I giapponesi Mono non sono una band originale, diciamolo subito. Suonano post-rock strumentale, come decine di altre band hanno fatto negli ultimi anni e molte altre faranno in futuro (nonostante l’evidente “stagnatura” ed inaridimento del genere). Però lo fanno bene, guadagnandosi un posto d’onore a fianco di quei gruppi (Mogwai, Godspeed You! Black Emperor, Do Make Say Think etc.) che con questa musica tenebrosa, umorale e piuttosto prevedibile (l’irrinunciabile struttura dei brani che iniziano lenti e delicati per poi inasprirsi in un mare di distorsioni) riescono realmente ad emozionare gli ascoltatori.
Questo disco è una raccolta di brani precedentemente pubblicati nel periodo 2000-2007 in EP più o meno difficili da reperire o in compilation, molti dei quali si avvalgono del lavoro in fase di registrazione e missaggio di un certo Steve Albini.
Dieci brani, per quasi settantasette minuti di musica.

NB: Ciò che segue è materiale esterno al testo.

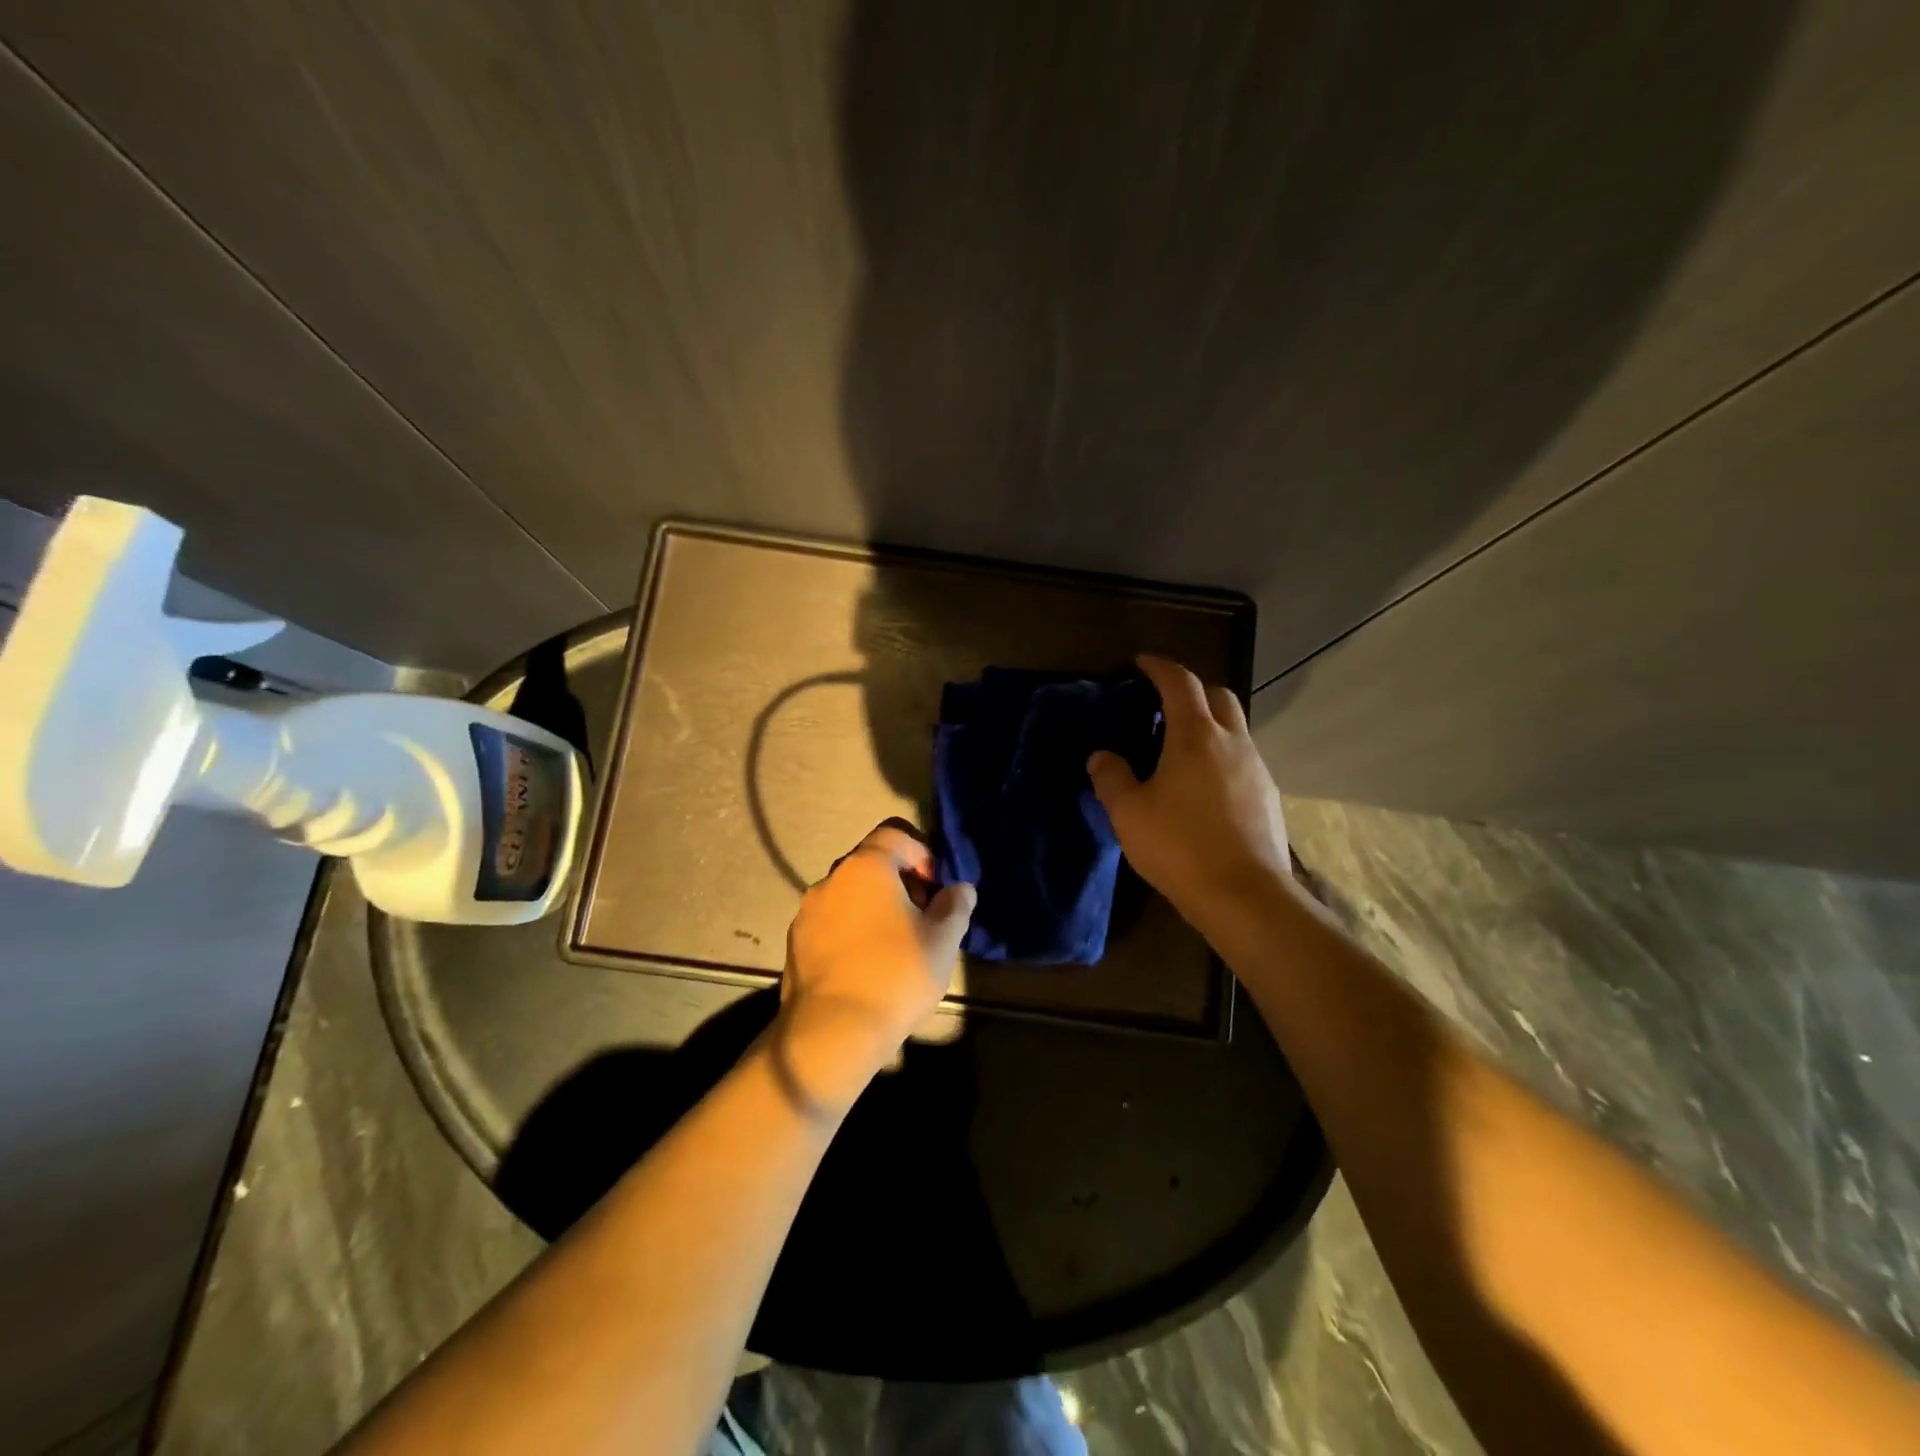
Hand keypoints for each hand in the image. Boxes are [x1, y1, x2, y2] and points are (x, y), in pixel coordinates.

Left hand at [775, 821, 975, 1113]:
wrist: (832, 1033)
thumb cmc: (895, 976)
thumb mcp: (943, 940)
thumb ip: (955, 905)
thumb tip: (960, 889)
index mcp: (866, 867)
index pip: (895, 833)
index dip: (922, 853)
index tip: (935, 890)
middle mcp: (831, 879)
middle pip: (871, 863)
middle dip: (900, 883)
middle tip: (921, 919)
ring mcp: (808, 912)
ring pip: (850, 894)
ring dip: (874, 908)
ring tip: (895, 946)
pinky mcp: (795, 943)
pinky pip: (832, 922)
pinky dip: (852, 931)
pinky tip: (867, 965)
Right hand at [1087, 655, 1291, 925]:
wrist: (1244, 895)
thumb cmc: (1180, 846)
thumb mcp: (1129, 813)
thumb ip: (1111, 777)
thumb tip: (1102, 756)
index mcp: (1196, 736)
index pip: (1180, 682)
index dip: (1159, 667)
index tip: (1141, 663)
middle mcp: (1232, 741)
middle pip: (1218, 694)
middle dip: (1191, 688)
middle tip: (1163, 702)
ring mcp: (1255, 767)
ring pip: (1234, 727)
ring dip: (1209, 723)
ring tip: (1179, 746)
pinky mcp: (1267, 795)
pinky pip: (1242, 758)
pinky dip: (1220, 754)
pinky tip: (1202, 785)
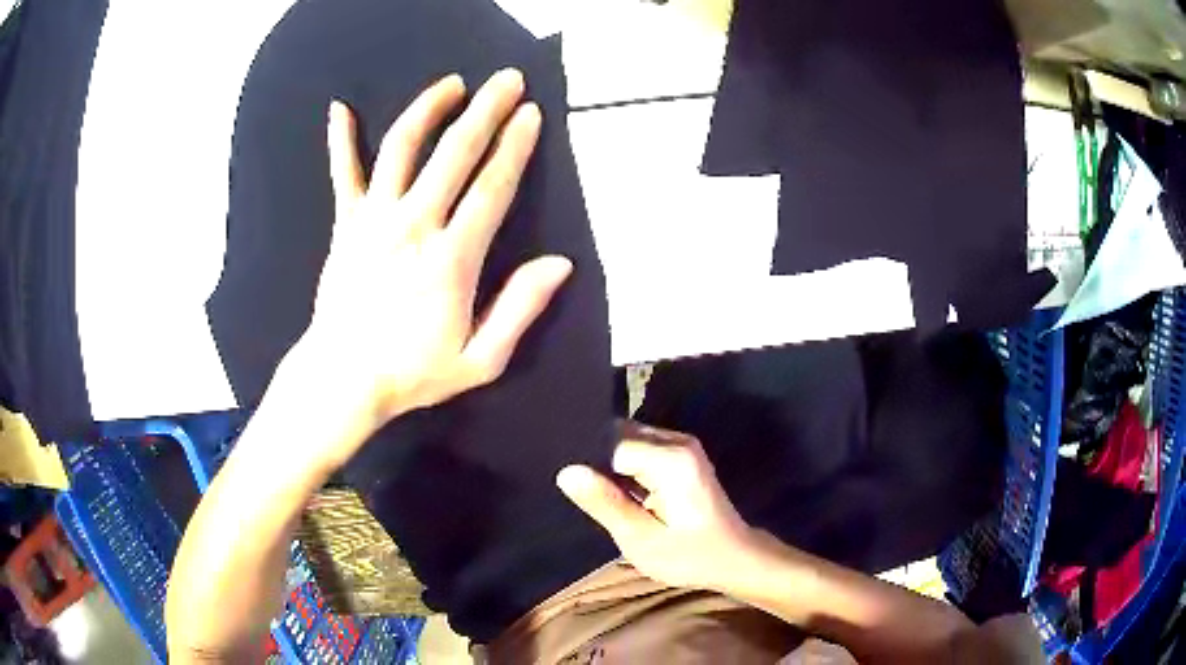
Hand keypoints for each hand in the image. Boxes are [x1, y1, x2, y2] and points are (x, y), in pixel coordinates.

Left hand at [285, 69, 572, 470]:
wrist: (343, 379)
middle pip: (454, 153)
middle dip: (486, 110)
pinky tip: (340, 109)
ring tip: (451, 84)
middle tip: (507, 80)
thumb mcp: (480, 360)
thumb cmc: (412, 373)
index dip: (515, 146)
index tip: (531, 114)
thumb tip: (559, 264)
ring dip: (428, 109)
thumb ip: (520, 309)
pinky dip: (340, 140)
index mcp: (452, 258)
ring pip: (401, 149)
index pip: (492, 187)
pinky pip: (343, 174)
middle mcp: (414, 226)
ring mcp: (375, 220)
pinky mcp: (345, 225)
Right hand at [556, 423, 757, 589]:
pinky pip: (639, 447)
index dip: (594, 470)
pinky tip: (627, 496)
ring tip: (612, 500)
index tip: (593, 499)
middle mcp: (677, 441)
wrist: (732, 556)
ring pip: (626, 439)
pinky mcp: (680, 452)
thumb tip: (567, 472)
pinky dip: (626, 468)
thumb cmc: (689, 555)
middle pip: (618, 435)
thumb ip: (606, 503)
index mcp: (671, 459)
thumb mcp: (642, 539)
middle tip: (599, 502)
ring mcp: (681, 443)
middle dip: (601, 464)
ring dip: (613, 467)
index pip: (610, 445)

Strumenti che si muovono con andamento ondeggiante, rievocando un mare in tempesta (a cos’altro vi fa pensare “Yearning”?); arpeggi intrecciati che si sciolgono lentamente in accordi secchi e incalzanti, in mura di rumore “addolcite” da un tripudio di archi malinconici (l’ottima “Memorie dal futuro”); atmosfere rarefatte e dilatate (“Due foglie, una candela: il soffio del vento”); melodie incantate, delicatissime (“Since I’ve been waiting for you”); lievi rintocchi dall’incedere drammatico (“Black rain”, con in sottofondo la voce di Giovanna Cacciola degli Uzeda); rumorismi intransigenti (la coda della lunghissima “Black Woods”) e composizioni dal forte sapore “cinematico”, maestose come la morriconiana “Gone”, sommesse come “Rainbow” o inquietanti come “Little boy (1945-future)”, con uno xilofono che sembra uscito dalla colonna sonora di un film di Dario Argento (salvo poi essere sommerso dalla solita “esplosione” sonica). Da avere assolutamente se siete amanti del genere (e non possedete gli EP della band). Non indispensabile per tutto il resto del mondo.